The application of ocular therapy generally includes drugs for glaucoma, artificial tears, and anticancer drugs for intraocular malignancies. The sustained release of artificial tears has been achieved by hydroxypropylcellulose polymer insert. However, the best-known application of diffusional therapy in the eye, Ocusert-Pilo. The device is a relatively simple structure with two rate-controlling membranes surrounding the drug reservoir containing pilocarpine.
Thus, a thin, flexible lamellar ellipse is created and serves as a model reservoir device. The unit is placed in the eye and resides in the lower cul-de-sac, just below the cornea. Since, the device itself remains in the eye, the drug is released into the tear film.
The advantage of such a device is that it can control intraocular pressure for up to a week. Further, control is achieved with less drug and hence fewer side effects, since the release of drug is close to zero order. The system is more convenient, since application is weekly as opposed to the four times a day dosing for pilocarpine solutions.
This greatly improves patient compliance and assures round-the-clock medication, which is of great importance for glaucoma treatment. The main disadvantage of the system is that it is often difficult to retain in the eye, and can cause some discomfort.
Another method of delivery of drug to the anterior segment of the eye, which has proved successful, is that of prodrug administration. Since the corneal surface presents an effective lipoidal barrier, especially to hydrophilic compounds, it seems reasonable that a prodrug that is more lipophilic than the parent drug will be more successful in penetrating this barrier.
Many drugs have been derivatized for prodrug ocular delivery e.g. timolol, nadolol, pilocarpine, prostaglandin F 2 a , terbulatine, aciclovir, vidarabine and idoxuridine.

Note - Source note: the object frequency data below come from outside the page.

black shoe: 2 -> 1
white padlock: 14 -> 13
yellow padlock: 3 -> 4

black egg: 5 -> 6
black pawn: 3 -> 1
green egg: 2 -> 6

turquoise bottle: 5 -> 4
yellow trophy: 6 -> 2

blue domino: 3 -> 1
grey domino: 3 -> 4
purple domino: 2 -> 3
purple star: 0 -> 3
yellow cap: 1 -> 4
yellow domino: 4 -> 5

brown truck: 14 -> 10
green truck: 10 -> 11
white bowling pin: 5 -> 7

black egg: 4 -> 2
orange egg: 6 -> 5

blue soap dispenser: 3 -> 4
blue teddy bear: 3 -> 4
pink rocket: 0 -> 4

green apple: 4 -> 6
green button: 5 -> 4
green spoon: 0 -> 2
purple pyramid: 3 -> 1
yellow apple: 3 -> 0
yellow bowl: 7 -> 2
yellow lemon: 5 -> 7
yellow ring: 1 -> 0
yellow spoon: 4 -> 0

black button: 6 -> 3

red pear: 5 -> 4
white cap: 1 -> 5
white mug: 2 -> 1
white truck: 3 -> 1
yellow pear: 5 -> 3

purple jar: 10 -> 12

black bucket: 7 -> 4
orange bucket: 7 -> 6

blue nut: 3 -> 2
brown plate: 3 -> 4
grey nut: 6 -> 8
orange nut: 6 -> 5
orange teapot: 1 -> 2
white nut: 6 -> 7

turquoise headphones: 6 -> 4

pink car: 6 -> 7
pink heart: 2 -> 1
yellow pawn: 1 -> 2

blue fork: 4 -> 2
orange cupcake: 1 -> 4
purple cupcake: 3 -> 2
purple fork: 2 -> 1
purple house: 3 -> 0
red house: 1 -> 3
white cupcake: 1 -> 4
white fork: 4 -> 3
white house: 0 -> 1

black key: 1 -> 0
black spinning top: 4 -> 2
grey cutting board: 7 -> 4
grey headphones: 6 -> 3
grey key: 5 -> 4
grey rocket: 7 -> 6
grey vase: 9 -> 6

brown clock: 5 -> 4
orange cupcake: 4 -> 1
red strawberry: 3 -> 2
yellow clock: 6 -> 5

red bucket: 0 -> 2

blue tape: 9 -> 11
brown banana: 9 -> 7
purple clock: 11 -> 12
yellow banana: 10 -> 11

New sustained release technologies are gaining importance in ocular delivery as in other routes. Liposomes as drug carriers have achieved enhanced ocular delivery of certain drugs; antibiotics and peptides. Biodegradable matrix drug delivery of pilocarpine can be achieved with a polymeric dispersion.
Implantation of polymers containing endotoxin for neovascularization, gancyclovir, 5-flurouracil and injections of doxorubicin have also resulted in sustained delivery. However, topical ocular delivery is preferred considerably over implants and injection.